(TEXT PROVIDED begins)
MAC = H(K XOR opad, H(K XOR ipad, text))

where H is the hash function, K is the key, ipad is the byte 0x36 repeated B times, opad is the byte 0x5C repeated B times, and B is the block size of the hash function (64 bytes for SHA-256).

To recall what a hash function does: it takes variable-length input and produces a fixed-length “digest” as output. Good hash functions are effectively impossible to reverse, produce wildly different digests for slightly different inputs, and make it infeasible to find two inputs with the same digest.

The double-hash construction in HMAC is not accidental. Doing H(K, text) alone is vulnerable to length extension attacks. The nested structure with different paddings (ipad/opad) simultaneously prevents length extension and collision attacks, making HMAC a robust way to authenticate a message.

HMAC is agnostic to the underlying hash function. Here we use SHA-256, as per the Reticulum specification.

Fortunately, the H5’s HASH peripheral supports HMAC-SHA-256 directly (RM0481 §35.4.7). The peripheral operates in three phases — inner key, message, outer key — each triggered by writing data and setting the DCAL (digest calculation) bit. The hardware handles the ipad/opad padding automatically. DINIS (data input status) going high signals readiness for the next phase; DCIS (digest computation complete) signals that the final output is ready to read.

// src/h5.zig

// Configure the HASH peripheral and assert INIT to reset the core.
// INIT also latches ALGO, MODE, DATATYPE, and LKEY, so all must be set first.
// DATATYPE=0b10 selects byte-swapping: data is written little-endian and the
// hardware reverses byte order within each word before the SHA core sees it,
// matching the big-endian bit-string convention of FIPS 180-4.
fn hashInit(mode: u1, lkey: u1) void {
    RCC.AHB2ENR.modify(.{ .HASHEN = 1 });
    HASH.CR.modify(.{
        .ALGO = HASH_ALGO_SHA256,
        .DATATYPE = 0b10,
        .MODE = mode,
        .LKEY = lkey,
        .INIT = 1,
    });
}

// Write a byte slice into HASH_DIN word by word.
// Complete 32-bit words are written little-endian; the hardware byte-swap corrects
// them into big-endian order for the SHA core.
// A partial final word is packed into the LSBs of the last DIN write; the
// valid bit count is recorded in NBLW before DCAL triggers digest computation.
fn hashFeedData(data: []const u8) void {
    var i: usize = 0;
    while (i + 4 <= data.len) : (i += 4) {
        HASH.DIN = std.mem.readInt(u32, data[i..][0..4], .little);
    }
    if (i < data.len) {
        var last: u32 = 0;
        var b: usize = 0;
        while (b < data.len - i) : (b += 1) {
            last |= @as(u32, data[i + b]) << @as(u5, @intCast(b * 8));
        }
        HASH.DIN = last;
    }
    const nblw: u5 = @intCast((data.len * 8) % 32);
    // NOTE: the two writes must be separate — setting DCAL while writing NBLW
    // causes the hardware to ignore NBLW (RM0481 §35.4.7).
(TEXT PROVIDED ends)
(ENTRIES SUPPLIED begins)
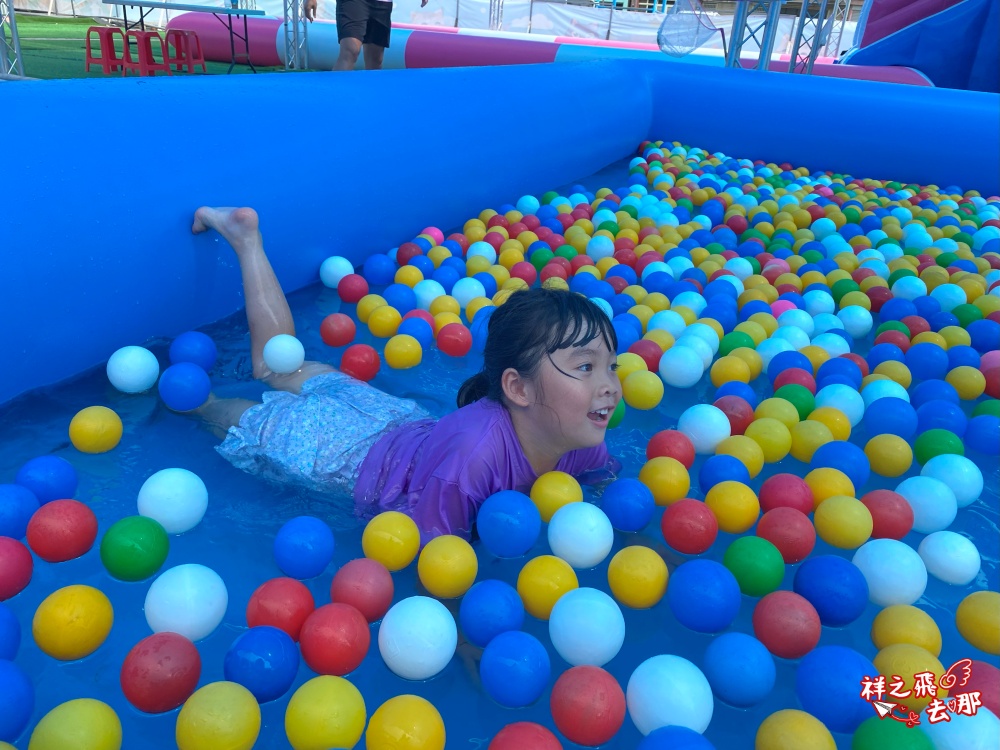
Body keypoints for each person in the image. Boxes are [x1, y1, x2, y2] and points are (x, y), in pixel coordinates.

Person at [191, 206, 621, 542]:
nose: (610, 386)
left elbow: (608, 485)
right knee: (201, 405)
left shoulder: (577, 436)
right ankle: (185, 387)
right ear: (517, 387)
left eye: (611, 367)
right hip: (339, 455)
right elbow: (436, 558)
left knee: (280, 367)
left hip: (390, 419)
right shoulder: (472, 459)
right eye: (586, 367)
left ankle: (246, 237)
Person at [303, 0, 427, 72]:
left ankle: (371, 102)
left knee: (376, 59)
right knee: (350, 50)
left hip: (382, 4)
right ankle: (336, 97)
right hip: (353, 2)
(ENTRIES SUPPLIED ends)
(ENTRIES SUPPLIED begins)
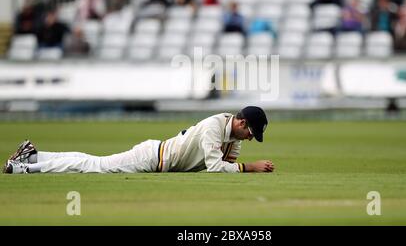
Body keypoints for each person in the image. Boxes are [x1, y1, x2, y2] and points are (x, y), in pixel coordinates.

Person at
(ENTRIES SUPPLIED ends)
- [WHAT YOU NEED TO DO]:
Answer these from the text on HMAC:
1. Which byte, repeated B times, forms opad?
2. What does DINIS going high signal?
3. Which DATATYPE value selects byte-swapping?

- [YOUR RESPONSE]:
1. 0x5C
2. Readiness for the next phase
3. 0b10